— About this task —
Reproduce the text of the rows below line for line, with no changes. Omit the picture markers.

··· Records for processing

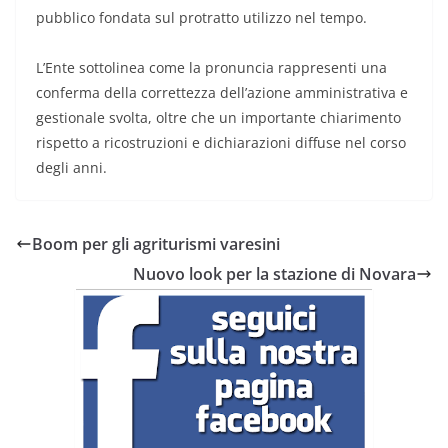
pubblico fondata sul protratto utilizzo nel tempo.
L’Ente sottolinea come la pronuncia rappresenti una
conferma della correttezza dell’azione amministrativa e
gestionale svolta, oltre che un importante chiarimento
rispetto a ricostruzioni e dichiarazioni diffuse nel corso
degli anni.
Boom per gli agriturismi varesini
Nuovo look per la stazione di Novara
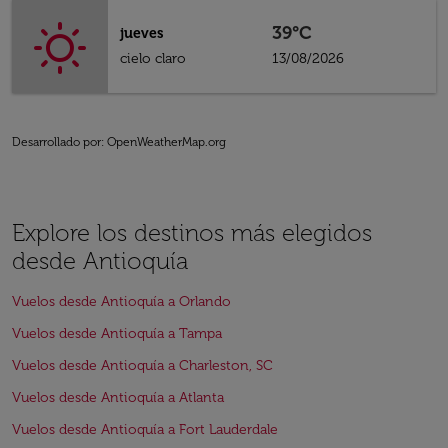
39°C
jueves
cielo claro
13/08/2026
Desarrollado por
: OpenWeatherMap.org
Explore los destinos más elegidos
desde Antioquía
Vuelos desde Antioquía a Orlando
Vuelos desde Antioquía a Tampa
Vuelos desde Antioquía a Charleston, SC
Vuelos desde Antioquía a Atlanta
Vuelos desde Antioquía a Fort Lauderdale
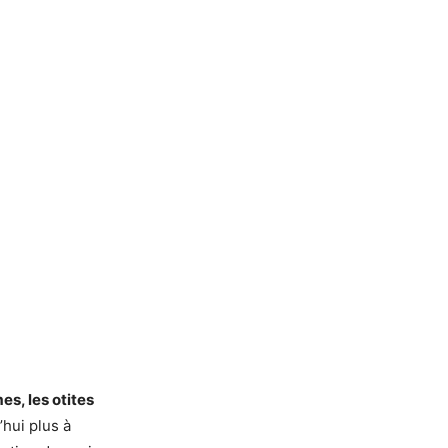
es, les otites
’hui plus à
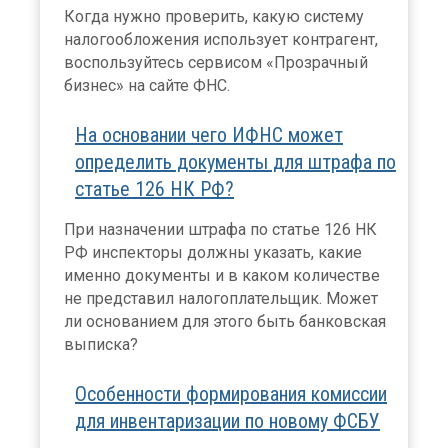
Когда нужно проверить, какую систему
налогообложения использует контрагент,
воспользуйтесь сервисом «Прозрачный
бизнес» на сайте ФНС.
На основании чего ИФНС может
определить документы для штрафа по
статье 126 НК РФ?
При назначении штрафа по статье 126 НК
РФ инспекторы должны указать, какие
именно документы и в каком количестве
не представил налогоплательщик. Может
ли основанием для этого быть банковская
выписка?
Особенности формирования комиссии
для инвентаризации по новому ФСБУ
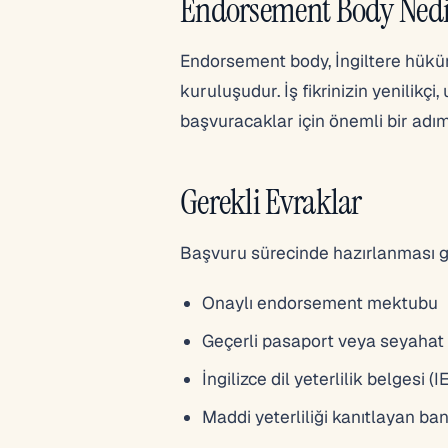
Endorsement Body Nedi
Endorsement body, İngiltere hüküme
kuruluşudur. İş fikrinizin yenilikç
başvuracaklar için önemli bir adım
Gerekli Evraklar
Başvuru sürecinde hazırlanması g
Onaylı endorsement mektubu
Geçerli pasaport veya seyahat
İngilizce dil yeterlilik belgesi (
Maddi yeterliliği kanıtlayan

······

— Response to this exercise —
pubblico fondata sul protratto utilizzo nel tempo.
L’Ente sottolinea come la pronuncia rappresenti una
conferma della correttezza dell’azione amministrativa e
gestionale svolta, oltre che un importante chiarimento
rispetto a ricostruzioni e dichiarazioni diffuse nel corso
degli anni.
Boom per gli agriturismi varesini
Nuovo look per la stazione di Novara
39°C
jueves
cielo claro
13/08/2026
Desarrollado por
: OpenWeatherMap.org
Explore los destinos más elegidos
desde Antioquía
Vuelos desde Antioquía a Orlando
Vuelos desde Antioquía a Tampa
Vuelos desde Antioquía a Charleston, SC
Vuelos desde Antioquía a Atlanta
Vuelos desde Antioquía a Fort Lauderdale
es, les otites
’hui plus à
Когда нужно проверить, какую систему
налогообложения использует контрагент,
воспользуйтесь сервисом «Прозрачный
бизнес» на сайте ФНС.
На основании чего ИФНС может
определить документы для штрафа по
статье 126 НК РФ?
При назначении штрафа по статье 126 НК
РФ инспекторы должны указать, какие
именно документы и в каком количестве
не представил налогоплательщик. Может
ли основанием для этого быть банковская
выписка?
Особенности формирования комиссии
для инвентаризации по новому ФСБУ
Endorsement Body Nedi
Endorsement body, İngiltere hüküme
kuruluşudur. İş fikrinizin yenilikç
başvuracaklar için önemli bir adım
Gerekli Evraklar
Başvuru sürecinde hazırlanması g
Onaylı endorsement mektubu
Geçerli pasaport veya seyahat
İngilizce dil yeterlilik belgesi (
Maddi yeterliliği kanıtlayan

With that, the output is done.